Please repeat the records from the line with "collectors: A. Charpin & U. Eskuche" up to and including the line with "genus: Cyperus", reproducing each line as it stands.

:::

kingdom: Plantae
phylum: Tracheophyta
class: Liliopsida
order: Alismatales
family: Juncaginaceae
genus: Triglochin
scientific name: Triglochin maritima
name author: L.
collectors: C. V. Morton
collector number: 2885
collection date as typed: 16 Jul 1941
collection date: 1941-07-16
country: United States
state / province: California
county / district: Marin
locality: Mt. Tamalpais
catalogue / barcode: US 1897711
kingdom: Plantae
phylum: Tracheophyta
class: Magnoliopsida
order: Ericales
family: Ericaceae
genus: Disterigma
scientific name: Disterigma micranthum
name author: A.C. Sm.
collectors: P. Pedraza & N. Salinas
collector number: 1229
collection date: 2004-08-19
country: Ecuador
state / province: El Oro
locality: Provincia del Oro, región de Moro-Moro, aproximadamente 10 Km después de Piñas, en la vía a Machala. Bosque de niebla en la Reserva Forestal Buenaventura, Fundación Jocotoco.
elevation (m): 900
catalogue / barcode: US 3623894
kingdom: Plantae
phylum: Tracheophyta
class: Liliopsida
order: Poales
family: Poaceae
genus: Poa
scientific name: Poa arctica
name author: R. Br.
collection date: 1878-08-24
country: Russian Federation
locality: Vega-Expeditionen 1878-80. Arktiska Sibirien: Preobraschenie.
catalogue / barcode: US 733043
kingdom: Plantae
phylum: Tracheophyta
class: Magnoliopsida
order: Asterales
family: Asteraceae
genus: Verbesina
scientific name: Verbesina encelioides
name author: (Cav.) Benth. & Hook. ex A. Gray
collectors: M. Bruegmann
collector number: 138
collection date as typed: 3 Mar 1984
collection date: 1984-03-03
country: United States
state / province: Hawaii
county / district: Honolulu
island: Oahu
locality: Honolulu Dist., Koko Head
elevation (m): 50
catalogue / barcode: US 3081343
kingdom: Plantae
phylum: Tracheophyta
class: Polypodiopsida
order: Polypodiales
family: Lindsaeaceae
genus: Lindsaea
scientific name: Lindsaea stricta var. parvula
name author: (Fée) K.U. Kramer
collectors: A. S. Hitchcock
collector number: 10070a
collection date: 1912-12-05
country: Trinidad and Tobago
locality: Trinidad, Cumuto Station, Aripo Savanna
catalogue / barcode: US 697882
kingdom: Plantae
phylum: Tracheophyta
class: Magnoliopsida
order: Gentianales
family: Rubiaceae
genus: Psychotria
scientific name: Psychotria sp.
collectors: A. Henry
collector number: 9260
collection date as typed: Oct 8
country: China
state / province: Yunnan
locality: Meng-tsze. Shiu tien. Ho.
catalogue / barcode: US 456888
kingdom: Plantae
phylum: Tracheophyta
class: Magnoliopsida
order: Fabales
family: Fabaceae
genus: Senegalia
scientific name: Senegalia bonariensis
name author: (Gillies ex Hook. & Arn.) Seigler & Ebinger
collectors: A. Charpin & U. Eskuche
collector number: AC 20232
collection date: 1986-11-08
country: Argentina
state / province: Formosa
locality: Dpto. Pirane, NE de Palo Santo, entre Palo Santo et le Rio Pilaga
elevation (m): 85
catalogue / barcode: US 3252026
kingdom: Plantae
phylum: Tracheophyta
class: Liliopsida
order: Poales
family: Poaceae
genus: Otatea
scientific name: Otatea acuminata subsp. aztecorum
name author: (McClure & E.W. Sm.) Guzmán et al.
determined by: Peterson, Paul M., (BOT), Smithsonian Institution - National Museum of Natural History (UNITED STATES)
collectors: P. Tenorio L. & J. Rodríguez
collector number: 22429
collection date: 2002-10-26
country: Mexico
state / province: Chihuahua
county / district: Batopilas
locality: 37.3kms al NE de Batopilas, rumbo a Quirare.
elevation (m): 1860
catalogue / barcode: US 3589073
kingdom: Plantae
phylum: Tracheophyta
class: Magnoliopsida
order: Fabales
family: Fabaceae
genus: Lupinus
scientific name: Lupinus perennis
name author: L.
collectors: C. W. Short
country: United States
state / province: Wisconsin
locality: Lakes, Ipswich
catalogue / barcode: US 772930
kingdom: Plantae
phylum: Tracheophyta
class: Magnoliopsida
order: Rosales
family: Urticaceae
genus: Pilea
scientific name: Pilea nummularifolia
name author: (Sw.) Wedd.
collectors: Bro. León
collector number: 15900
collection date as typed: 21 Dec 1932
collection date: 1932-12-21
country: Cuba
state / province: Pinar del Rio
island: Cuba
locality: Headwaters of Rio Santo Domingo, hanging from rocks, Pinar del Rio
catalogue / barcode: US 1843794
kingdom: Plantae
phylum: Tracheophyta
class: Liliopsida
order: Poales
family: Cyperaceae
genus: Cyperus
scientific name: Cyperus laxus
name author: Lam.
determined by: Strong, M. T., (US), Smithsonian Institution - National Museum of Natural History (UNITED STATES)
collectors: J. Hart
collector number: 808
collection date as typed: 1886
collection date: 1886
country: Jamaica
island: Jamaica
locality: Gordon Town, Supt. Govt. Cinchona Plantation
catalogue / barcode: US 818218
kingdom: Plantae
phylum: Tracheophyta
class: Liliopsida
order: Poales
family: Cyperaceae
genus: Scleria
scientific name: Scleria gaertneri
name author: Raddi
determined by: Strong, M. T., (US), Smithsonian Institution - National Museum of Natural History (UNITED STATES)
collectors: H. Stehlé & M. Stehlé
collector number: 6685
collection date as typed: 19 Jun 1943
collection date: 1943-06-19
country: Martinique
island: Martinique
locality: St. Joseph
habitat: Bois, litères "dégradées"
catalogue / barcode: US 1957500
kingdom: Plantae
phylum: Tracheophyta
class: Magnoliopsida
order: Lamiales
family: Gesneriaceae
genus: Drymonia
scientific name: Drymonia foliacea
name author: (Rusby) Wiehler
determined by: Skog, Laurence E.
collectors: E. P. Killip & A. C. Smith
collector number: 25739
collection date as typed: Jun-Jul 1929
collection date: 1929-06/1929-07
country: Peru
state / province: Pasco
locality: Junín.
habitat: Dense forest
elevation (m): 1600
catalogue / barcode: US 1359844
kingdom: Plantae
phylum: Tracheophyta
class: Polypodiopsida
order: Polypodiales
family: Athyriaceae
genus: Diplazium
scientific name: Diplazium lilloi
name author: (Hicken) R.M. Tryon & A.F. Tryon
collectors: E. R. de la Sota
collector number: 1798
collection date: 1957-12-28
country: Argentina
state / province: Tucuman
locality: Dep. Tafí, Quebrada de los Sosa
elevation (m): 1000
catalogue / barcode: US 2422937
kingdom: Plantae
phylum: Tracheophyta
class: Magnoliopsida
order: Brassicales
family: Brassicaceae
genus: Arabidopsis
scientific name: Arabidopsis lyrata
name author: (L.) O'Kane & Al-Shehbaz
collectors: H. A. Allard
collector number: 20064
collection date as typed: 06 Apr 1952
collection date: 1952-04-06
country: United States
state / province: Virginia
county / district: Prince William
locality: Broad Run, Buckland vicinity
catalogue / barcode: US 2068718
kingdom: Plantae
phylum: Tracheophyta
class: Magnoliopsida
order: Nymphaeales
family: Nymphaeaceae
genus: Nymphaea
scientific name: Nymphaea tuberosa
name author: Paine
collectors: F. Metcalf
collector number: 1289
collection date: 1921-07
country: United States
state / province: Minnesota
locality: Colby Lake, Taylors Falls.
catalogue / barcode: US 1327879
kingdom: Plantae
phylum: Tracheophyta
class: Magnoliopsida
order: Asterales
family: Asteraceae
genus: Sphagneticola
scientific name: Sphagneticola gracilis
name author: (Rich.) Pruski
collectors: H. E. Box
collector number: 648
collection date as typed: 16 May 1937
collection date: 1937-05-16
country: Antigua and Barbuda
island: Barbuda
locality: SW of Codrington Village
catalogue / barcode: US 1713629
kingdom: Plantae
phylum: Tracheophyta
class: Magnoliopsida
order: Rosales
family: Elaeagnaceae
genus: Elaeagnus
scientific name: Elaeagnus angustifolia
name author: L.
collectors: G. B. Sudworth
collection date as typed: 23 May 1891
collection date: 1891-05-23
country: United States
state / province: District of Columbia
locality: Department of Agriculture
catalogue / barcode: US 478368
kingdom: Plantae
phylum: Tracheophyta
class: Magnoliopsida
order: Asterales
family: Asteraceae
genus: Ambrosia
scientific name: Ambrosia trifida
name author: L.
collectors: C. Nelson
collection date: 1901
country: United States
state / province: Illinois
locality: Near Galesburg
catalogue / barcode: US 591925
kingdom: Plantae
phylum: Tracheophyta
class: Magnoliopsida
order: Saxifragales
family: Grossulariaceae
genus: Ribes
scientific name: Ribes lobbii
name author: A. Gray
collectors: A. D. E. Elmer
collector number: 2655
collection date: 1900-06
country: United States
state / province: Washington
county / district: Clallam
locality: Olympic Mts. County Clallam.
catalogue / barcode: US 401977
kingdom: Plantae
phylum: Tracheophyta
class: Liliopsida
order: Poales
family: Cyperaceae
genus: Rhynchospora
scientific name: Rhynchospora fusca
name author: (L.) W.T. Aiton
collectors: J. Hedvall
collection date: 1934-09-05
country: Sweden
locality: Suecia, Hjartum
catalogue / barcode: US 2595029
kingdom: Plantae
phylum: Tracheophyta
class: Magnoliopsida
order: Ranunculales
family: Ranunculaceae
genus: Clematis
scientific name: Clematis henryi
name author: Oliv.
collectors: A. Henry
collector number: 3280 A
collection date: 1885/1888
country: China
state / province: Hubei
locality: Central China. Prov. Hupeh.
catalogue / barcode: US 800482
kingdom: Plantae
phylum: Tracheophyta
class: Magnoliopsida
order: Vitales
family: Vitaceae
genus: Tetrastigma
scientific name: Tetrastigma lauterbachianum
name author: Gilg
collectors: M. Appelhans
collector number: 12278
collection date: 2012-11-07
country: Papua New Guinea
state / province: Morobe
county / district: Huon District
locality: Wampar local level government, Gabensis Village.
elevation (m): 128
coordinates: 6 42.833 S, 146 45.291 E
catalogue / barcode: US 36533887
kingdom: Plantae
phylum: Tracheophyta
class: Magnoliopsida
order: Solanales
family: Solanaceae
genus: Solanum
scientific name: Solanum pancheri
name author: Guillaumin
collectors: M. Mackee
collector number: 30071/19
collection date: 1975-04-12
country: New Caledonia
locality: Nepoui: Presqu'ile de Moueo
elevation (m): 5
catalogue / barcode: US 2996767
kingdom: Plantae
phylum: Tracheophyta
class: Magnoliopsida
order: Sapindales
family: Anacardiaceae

:::

Response:
collectors: A. Charpin & U. Eskuche
collector number: AC 20232
collection date: 1986-11-08
country: Argentina
state / province: Formosa
locality: Dpto. Pirane, NE de Palo Santo, entre Palo Santo et le Rio Pilaga
elevation (m): 85
catalogue / barcode: US 3252026
kingdom: Plantae
phylum: Tracheophyta
class: Liliopsida
order: Poales
family: Poaceae
genus: Otatea
scientific name: Otatea acuminata subsp. aztecorum
name author: (McClure & E.W. Sm.) Guzmán et al.
determined by: Peterson, Paul M., (BOT), Smithsonian Institution - National Museum of Natural History (UNITED STATES)
collectors: P. Tenorio L. & J. Rodríguez
collector number: 22429
collection date: 2002-10-26
country: Mexico
state / province: Chihuahua
county / district: Batopilas
locality: 37.3kms al NE de Batopilas, rumbo a Quirare.
elevation (m): 1860
catalogue / barcode: US 3589073
kingdom: Plantae
phylum: Tracheophyta
class: Magnoliopsida
order: Fabales
family: Fabaceae
genus: Lupinus
scientific name: Lupinus perennis
name author: L.
collectors: C. W. Short
country: United States
state / province: Wisconsin
locality: Lakes, Ipswich
catalogue / barcode: US 772930
kingdom: Plantae
phylum: Tracheophyta
class: Magnoliopsida
order: Rosales
family: Urticaceae
genus: Pilea
scientific name: Pilea nummularifolia
name author: (Sw.) Wedd.
collectors: Bro. León
collector number: 15900
collection date as typed: 21 Dec 1932
collection date: 1932-12-21
country: Cuba
state / province: Pinar del Rio
island: Cuba
locality: Headwaters of Rio Santo Domingo, hanging from rocks, Pinar del Rio
catalogue / barcode: US 1843794
kingdom: Plantae
phylum: Tracheophyta
class: Liliopsida
order: Poales
family: Cyperaceae
genus: Cyperus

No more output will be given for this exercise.